« Pardonnez-leur, ils ne savent pas ce qu’ils font ! » C’est bien cette prière du Christ en Croix qui nous vient à l’esprit chaque jour en suivant l’actualité. Euthanasie, avortement, eugénisme, affaiblissement de la famille, théorie du genre, profanations et vexations aussi perverses qu’imaginatives…. C’est bien le drame du monde actuel ! Ils ne savent pas ce qu’ils font ! Les consciences ont été anesthésiées progressivement et savamment depuis une centaine d’année. Et les fruits portent. L’immense majorité des jeunes et des moins jeunes du reste, n’a aucune base culturelle. Les fameuses humanités qui formaient les esprits ne sont plus même une vague impression dans des mémoires assaillies par la pornographie, abêties par les émissions de télévisions vide de sens. Visiter et comprendre les jardins de Versailles est désormais hermétique à l’intelligence classique des jeunes générations. Victor Hugo, Eugénie ou Gabriel Marcel, ne sont plus que des noms de rue ou de station de métro. Tout ce sur quoi la pensée doit compter pour se forger a été peu à peu banni des programmes scolaires, des salles de spectacles, des films cultes. Alors que l’on vante la libération des hommes grâce au progrès des sciences et de la scolarisation, il faudrait peut-être humblement faire amende honorable et reconnaître l’immense régression intellectuelle, non seulement de l’élite, mais aussi des masses. Les laconiques et approximatives définitions de Wikipédia ne remplaceront jamais un cours sur l’histoire de France ou une pièce de Racine. ‘Mon Peuple périt faute de connaissance’ dit Dieu au prophète Osée. Voilà bien là le drame de l’humanité aujourd’hui. Hommes et femmes ne s’élèvent guère au-delà de l’animal évolué. Mais comme le constate Aristote dans son Ethique à Nicomaque, bien des bêtes nous sont supérieures dans l’ordre physique. Il n’est que l’intelligence qui puisse distinguer l’homme de la bête. Qu’avons-nous fait de notre intelligence ? Comment en être arrivé à tenir dans une même phrase, une chose et son contraire ? Tout simplement parce que la connaissance étant le plaisir de l’âme, un homme frustré cherche ses compensations dans les plaisirs du corps, c’est-à-dire, ces plaisirs qui lui sont communs aux animaux. Le pain et les jeux ! Nous y sommes bien revenus, il n’y a pas de doute.

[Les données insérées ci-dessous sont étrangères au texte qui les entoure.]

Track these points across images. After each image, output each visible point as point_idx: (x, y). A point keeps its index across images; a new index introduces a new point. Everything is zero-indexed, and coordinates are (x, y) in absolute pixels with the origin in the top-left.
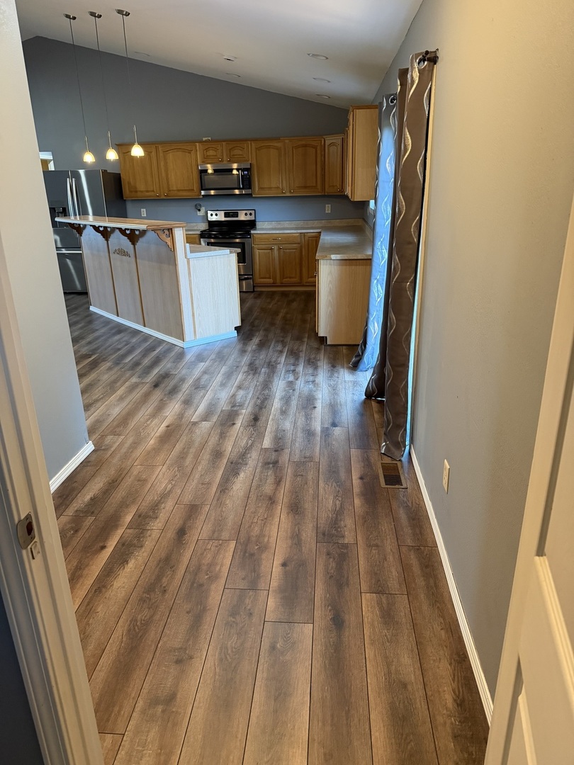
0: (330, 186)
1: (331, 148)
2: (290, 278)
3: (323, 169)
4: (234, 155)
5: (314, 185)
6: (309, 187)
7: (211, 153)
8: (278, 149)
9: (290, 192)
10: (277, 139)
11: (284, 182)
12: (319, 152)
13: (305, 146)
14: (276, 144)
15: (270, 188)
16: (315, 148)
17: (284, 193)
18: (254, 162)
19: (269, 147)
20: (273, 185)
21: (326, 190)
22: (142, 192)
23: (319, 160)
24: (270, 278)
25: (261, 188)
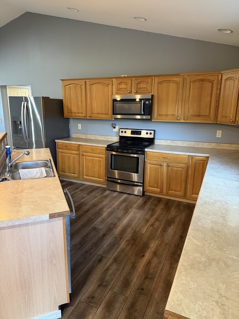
0: (222, 117)
1: (228, 82)
2: (175, 191)
3: (218, 101)
4: (140, 88)
5: (208, 114)
6: (203, 116)
7: (123, 86)
8: (177, 83)
9: (184, 119)
10: (177, 75)
11: (180, 110)
12: (215, 86)
13: (203, 80)
14: (175, 79)
15: (167, 115)
16: (212, 82)
17: (179, 120)
18: (155, 94)
19: (169, 81)
20: (170, 113)
21: (219, 119)
22: (75, 113)
23: (214, 92)
24: (157, 188)
25: (159, 115)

Mais pourquoi ? Y a-t-il un complot ? Qu’une dynamique anti-chrétienne se soit développée c’est une évidence. Et le démon n’y est certainement pas étranger. Mais cette dynamique se nourrit également de la passivité des hommes face à leur destin et du système actuel. Sans être intentionnellement contre l’homme ou contre le Christ, une économie qui repose sur la consommation a tout intérêt à ce que la personne humaine soit sans repère et insatisfaite. Car cette perte d’identité est la source des besoins compensatoires qui constituent le fond de roulement de la société de consommation. Aussi face à ce double mouvement (besoin compensatoire et démission de l’intelligence), les repères ne tiennent plus et le relativisme devient l’échappatoire illusoire d’une société qui étouffe. De là, nombre de maux importants et structurels. Le système financier vicié qui vit sur cette fuite compensatoire. Le gender qui exacerbe l’égo et alimente cette perte d’identité mortifère. Le rapport à la vie déconnecté de l’homme lui-même.
Face à cela que faire ? Que peuvent faire les chrétiens isolés, désormais réduits à une minorité ridiculisée ? Benoît XVI n’aurait-il pas voulu nous donner une piste importante d’action avec cette initiative plus ou moins bien relayée du parvis des gentils ? Comme le remarquait saint Vincent de Paul au sujet des pauvres qui l’entouraient « avant de s’occuper de leur âme, il faut qu’ils prennent conscience qu’ils ont en une. » Voilà peut-être ce qui nous incombe à tous prioritairement !
Reformer une élite chrétienne capable d’être cette lumière du monde, reconquérir la culture et l’excellence désertées par un certain misérabilisme post soixante-huitard. Sortir de l’amateurisme de l’à-peu-près. Et tant pis pour ceux qui, en retard d’une guerre, confondent égalité des chances et nivellement par le bas. Si le monde périt faute de connaissance, alors il nous appartient de lui donner ce qui lui faut pour reprendre vie.